_Task:_ Can you switch "inspeções" to "fiscalizações" in the part of the rows below that opens with the line containing "EM TRÊS ANOS" and closes with the line containing "trabalho das outras IPSS", then give back only those lines with nothing else changed?

_Excerpted data:_
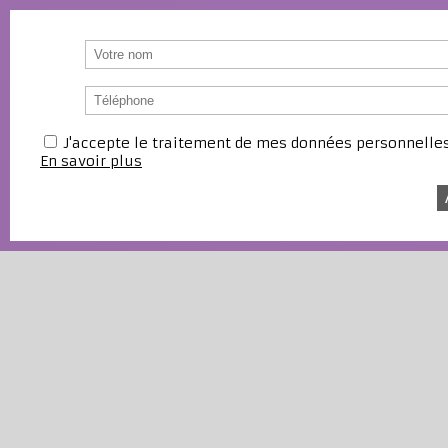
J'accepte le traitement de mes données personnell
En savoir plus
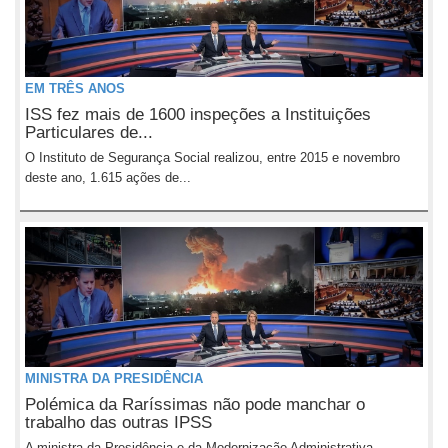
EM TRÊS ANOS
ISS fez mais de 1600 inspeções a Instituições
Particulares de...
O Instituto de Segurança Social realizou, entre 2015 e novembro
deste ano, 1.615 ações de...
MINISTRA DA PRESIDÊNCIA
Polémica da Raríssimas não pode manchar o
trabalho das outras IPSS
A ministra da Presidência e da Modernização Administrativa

--

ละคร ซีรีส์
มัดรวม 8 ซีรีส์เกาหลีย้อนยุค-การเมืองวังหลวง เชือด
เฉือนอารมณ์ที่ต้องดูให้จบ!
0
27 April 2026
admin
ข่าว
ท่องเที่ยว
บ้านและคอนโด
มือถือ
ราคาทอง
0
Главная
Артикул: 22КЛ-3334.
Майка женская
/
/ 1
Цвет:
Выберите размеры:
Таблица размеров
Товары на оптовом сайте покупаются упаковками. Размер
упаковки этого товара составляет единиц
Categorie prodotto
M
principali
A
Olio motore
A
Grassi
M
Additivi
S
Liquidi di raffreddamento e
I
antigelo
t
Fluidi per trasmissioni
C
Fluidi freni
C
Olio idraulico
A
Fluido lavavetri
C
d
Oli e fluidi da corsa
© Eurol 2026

...

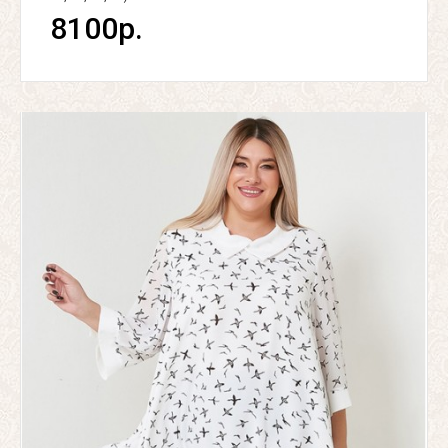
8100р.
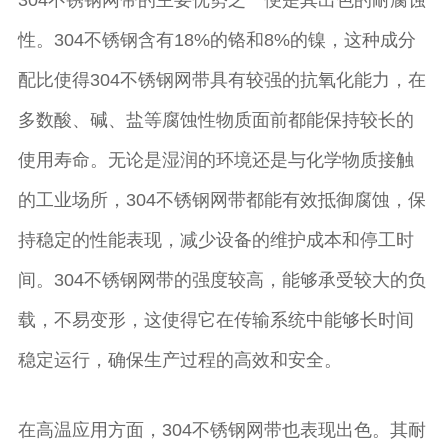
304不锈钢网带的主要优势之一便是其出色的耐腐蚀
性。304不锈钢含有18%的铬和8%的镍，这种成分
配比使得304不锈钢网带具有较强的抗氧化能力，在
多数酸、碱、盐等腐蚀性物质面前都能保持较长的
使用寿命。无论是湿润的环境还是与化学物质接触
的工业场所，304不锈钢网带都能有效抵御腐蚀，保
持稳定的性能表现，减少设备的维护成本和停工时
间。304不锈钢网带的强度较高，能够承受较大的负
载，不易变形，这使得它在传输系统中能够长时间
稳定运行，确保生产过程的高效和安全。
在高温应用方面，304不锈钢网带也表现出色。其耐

_Response:_
EM TRÊS ANOS
ISS fez mais de 1600 fiscalizações a Instituições
Particulares de...
O Instituto de Segurança Social realizou, entre 2015 e novembro
deste ano, 1.615 ações de...
MINISTRA DA PRESIDÊNCIA
Polémica da Raríssimas não pode manchar o
trabalho das outras IPSS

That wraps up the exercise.